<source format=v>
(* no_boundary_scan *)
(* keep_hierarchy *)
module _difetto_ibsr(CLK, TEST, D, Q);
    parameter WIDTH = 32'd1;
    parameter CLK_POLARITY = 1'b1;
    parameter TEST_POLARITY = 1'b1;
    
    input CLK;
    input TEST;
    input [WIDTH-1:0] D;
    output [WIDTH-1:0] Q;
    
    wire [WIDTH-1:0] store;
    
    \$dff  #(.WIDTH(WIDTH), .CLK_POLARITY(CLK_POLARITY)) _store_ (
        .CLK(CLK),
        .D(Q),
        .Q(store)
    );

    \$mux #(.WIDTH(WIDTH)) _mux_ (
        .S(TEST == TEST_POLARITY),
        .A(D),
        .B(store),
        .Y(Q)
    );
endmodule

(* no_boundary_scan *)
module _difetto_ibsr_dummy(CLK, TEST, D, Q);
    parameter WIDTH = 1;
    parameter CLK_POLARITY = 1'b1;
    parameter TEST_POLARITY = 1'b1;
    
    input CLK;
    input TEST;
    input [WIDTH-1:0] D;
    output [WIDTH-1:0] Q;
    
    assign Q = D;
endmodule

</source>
■ ■ ■ ■
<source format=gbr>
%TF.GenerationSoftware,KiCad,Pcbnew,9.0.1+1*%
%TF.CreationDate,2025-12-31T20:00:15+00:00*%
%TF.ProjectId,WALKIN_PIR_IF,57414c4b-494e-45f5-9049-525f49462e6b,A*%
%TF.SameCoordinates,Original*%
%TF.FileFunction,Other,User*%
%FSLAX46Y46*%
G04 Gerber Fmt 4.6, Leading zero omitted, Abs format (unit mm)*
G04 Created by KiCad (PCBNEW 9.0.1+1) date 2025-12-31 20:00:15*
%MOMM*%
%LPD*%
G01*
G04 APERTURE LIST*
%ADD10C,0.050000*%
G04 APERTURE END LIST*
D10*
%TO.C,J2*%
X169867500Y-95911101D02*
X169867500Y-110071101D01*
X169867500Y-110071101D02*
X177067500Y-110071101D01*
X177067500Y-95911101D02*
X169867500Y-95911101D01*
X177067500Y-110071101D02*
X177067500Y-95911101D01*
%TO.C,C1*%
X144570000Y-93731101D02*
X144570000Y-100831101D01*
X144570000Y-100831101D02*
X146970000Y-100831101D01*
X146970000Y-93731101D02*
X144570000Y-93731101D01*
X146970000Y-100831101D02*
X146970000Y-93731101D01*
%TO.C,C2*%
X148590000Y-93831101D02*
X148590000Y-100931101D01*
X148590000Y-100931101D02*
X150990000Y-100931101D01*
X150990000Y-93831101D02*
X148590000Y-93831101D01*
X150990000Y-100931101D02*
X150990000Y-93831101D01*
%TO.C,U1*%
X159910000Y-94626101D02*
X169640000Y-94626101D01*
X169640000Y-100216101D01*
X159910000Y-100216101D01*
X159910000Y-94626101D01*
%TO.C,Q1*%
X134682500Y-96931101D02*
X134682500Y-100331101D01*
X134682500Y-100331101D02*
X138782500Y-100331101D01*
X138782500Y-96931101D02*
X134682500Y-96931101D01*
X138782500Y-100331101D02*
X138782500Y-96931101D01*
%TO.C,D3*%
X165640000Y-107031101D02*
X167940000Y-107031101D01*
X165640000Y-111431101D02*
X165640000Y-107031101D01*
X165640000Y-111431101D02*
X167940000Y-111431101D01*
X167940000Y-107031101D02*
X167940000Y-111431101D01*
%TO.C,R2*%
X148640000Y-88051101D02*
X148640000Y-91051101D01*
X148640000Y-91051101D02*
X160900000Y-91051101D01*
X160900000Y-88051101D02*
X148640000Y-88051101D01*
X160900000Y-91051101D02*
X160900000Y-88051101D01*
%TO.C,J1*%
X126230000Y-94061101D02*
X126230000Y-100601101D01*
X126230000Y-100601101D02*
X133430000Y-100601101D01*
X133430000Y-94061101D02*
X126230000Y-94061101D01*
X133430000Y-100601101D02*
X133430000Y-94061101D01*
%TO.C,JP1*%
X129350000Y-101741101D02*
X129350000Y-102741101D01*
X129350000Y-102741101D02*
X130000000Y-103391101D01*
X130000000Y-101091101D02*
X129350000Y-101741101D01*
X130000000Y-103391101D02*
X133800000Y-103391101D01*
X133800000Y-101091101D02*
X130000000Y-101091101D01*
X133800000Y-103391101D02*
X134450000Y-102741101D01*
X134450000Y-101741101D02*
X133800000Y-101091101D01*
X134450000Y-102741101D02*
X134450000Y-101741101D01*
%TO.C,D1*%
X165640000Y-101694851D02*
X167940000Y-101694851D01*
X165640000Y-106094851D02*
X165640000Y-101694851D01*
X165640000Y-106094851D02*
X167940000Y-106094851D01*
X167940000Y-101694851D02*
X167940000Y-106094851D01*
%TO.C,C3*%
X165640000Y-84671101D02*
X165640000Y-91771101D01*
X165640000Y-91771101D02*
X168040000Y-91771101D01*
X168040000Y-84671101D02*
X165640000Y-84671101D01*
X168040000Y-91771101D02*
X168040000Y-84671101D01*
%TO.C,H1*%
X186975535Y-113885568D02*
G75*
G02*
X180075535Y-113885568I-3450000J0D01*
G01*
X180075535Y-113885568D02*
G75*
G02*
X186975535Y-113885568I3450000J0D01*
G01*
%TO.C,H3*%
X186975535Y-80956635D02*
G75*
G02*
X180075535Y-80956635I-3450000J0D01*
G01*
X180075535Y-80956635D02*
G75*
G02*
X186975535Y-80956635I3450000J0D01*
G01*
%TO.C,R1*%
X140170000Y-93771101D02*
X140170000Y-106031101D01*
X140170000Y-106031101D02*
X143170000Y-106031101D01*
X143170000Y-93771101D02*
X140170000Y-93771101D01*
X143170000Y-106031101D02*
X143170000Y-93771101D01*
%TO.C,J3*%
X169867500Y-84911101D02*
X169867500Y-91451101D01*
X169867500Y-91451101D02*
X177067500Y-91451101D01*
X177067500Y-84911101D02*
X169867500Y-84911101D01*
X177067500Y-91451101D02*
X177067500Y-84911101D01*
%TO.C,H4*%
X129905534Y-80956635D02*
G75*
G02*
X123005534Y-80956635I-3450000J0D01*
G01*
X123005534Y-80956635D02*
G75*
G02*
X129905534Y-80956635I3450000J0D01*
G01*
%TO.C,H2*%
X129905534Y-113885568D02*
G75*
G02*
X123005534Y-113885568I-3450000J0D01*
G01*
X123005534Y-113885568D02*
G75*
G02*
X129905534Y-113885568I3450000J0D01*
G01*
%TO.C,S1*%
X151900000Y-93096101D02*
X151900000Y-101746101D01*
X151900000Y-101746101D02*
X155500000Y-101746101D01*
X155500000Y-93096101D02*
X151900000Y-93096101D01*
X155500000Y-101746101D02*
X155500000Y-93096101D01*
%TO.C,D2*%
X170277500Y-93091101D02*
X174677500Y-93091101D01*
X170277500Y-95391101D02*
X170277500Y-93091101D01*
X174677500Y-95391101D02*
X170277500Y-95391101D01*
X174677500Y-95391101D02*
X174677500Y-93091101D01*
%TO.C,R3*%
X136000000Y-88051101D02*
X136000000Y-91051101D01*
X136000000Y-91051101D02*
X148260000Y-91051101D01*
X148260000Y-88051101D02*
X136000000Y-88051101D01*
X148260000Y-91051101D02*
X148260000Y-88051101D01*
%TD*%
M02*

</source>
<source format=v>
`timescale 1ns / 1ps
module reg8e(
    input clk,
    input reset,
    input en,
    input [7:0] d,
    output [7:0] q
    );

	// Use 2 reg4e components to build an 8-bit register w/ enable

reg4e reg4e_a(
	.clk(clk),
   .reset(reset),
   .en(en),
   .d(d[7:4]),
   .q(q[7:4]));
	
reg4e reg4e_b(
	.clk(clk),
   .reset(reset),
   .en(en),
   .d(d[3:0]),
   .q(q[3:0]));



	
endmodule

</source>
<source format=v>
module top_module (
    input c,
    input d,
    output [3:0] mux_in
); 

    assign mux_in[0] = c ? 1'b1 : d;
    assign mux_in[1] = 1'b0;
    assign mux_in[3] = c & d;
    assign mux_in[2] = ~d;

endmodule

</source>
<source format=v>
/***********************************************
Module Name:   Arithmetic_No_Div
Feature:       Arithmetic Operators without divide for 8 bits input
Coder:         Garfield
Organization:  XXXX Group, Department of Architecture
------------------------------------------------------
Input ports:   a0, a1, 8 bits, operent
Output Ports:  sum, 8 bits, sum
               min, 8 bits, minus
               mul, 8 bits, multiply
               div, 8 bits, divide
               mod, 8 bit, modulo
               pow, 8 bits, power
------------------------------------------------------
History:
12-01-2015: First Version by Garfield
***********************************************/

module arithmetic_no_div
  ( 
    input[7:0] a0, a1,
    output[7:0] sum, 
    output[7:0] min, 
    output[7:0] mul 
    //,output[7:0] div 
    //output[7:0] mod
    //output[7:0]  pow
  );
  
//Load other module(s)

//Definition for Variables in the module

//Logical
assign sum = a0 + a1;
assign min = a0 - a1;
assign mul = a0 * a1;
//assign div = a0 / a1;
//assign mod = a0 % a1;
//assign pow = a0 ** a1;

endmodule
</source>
■ ■ ■ ■
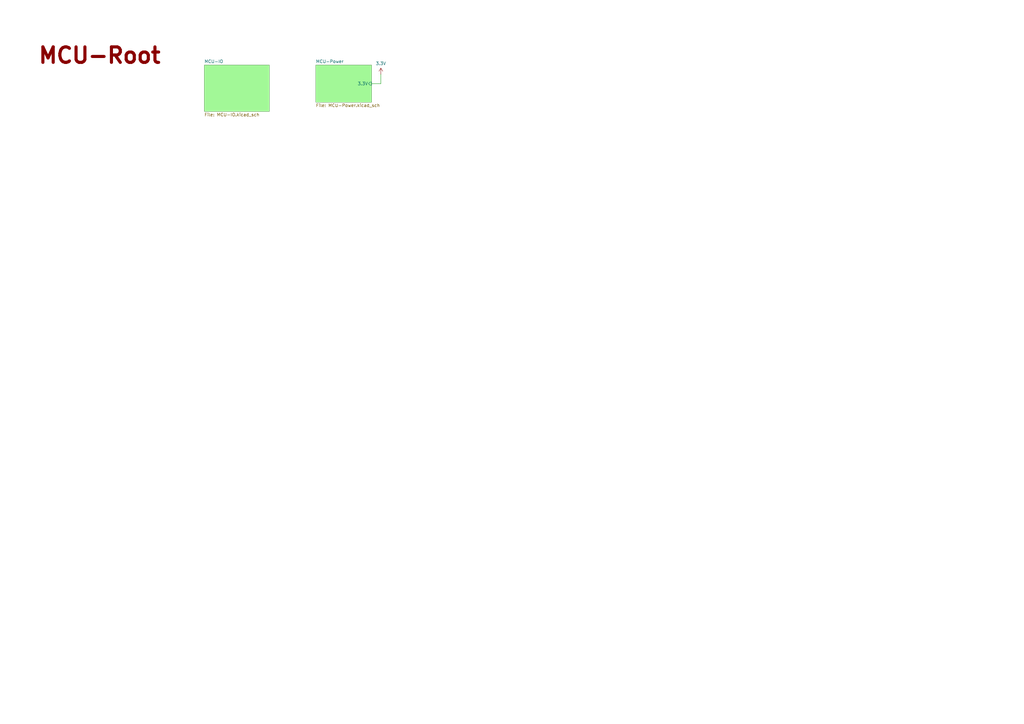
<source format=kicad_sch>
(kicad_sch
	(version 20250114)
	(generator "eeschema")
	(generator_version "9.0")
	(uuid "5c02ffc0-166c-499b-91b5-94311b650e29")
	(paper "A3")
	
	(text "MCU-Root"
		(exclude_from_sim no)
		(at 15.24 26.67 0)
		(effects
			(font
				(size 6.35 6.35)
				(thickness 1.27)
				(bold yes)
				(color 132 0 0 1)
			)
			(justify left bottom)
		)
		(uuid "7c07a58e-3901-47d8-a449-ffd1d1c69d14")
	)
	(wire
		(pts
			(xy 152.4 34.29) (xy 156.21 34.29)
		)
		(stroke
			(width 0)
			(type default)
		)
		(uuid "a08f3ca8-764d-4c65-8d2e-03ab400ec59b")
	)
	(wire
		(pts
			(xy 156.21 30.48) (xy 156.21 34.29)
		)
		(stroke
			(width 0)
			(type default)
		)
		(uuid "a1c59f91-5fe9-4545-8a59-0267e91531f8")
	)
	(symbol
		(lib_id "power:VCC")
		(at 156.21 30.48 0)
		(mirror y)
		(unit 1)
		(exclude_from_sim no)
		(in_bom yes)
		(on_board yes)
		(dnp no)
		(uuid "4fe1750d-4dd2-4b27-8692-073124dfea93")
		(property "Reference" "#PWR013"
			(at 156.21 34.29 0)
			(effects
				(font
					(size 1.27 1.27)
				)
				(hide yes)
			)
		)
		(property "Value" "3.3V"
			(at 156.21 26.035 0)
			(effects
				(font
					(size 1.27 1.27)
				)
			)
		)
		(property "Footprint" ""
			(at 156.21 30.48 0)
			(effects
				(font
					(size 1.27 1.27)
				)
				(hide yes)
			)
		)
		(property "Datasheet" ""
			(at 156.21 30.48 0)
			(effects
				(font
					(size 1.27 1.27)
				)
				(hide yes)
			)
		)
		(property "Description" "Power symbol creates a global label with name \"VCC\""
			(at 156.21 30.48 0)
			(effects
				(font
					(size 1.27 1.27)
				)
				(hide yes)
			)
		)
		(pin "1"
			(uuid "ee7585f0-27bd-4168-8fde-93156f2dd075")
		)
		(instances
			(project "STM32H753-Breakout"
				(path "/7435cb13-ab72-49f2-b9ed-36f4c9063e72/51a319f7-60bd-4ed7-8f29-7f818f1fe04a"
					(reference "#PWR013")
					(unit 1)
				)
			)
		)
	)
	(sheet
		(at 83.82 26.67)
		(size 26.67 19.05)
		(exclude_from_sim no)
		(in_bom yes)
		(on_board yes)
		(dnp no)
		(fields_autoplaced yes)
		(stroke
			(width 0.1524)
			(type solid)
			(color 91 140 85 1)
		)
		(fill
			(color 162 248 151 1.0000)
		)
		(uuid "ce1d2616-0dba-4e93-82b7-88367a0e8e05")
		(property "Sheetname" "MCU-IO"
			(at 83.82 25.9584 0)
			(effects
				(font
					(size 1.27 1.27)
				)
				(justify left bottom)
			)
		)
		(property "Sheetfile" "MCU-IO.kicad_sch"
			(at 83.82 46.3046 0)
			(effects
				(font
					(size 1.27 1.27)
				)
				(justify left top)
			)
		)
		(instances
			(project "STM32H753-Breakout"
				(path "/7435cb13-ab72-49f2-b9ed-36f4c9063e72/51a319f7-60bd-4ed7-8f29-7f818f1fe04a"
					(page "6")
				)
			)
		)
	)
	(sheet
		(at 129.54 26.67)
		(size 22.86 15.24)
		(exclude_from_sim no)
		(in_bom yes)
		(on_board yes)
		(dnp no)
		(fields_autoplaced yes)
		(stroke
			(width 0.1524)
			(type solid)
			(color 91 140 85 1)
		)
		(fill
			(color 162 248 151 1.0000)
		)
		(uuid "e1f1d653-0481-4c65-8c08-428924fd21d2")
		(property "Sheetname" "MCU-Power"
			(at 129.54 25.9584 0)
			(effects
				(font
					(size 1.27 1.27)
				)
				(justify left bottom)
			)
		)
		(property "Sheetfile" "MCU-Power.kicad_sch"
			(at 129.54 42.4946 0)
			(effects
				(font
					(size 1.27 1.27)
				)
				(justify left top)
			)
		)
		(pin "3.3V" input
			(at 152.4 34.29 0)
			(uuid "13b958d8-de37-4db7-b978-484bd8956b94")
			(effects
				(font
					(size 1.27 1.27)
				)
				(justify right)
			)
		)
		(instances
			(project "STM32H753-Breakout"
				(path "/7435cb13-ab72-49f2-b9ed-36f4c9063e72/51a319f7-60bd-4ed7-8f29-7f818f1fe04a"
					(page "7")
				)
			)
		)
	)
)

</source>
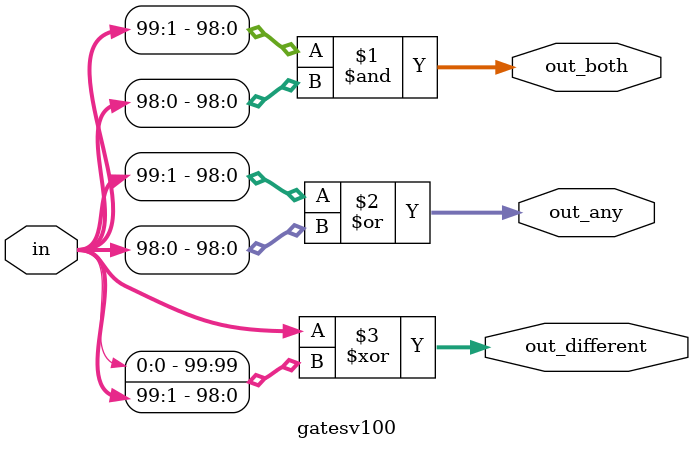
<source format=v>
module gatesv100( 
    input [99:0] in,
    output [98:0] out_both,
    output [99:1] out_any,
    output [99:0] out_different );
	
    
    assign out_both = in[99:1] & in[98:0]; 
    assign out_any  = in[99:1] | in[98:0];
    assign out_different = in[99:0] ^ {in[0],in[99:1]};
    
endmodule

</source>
■ ■ ■ ■
In the listing above, find the line with "X133430000Y-94061101D02*" and the line with "X129350000Y-101741101D01*"; set down exactly those two lines and every line between them, nothing more.

Task solution:
X133430000Y-94061101D02*
X126230000Y-94061101D01*
X133430000Y-100601101D02*
X133430000Y-94061101D01*
%TO.C,JP1*%
X129350000Y-101741101D02*
X129350000Y-102741101D01*
X129350000Y-102741101D02*
X130000000Y-103391101D01*
X130000000Y-101091101D02*
X129350000Y-101741101D01*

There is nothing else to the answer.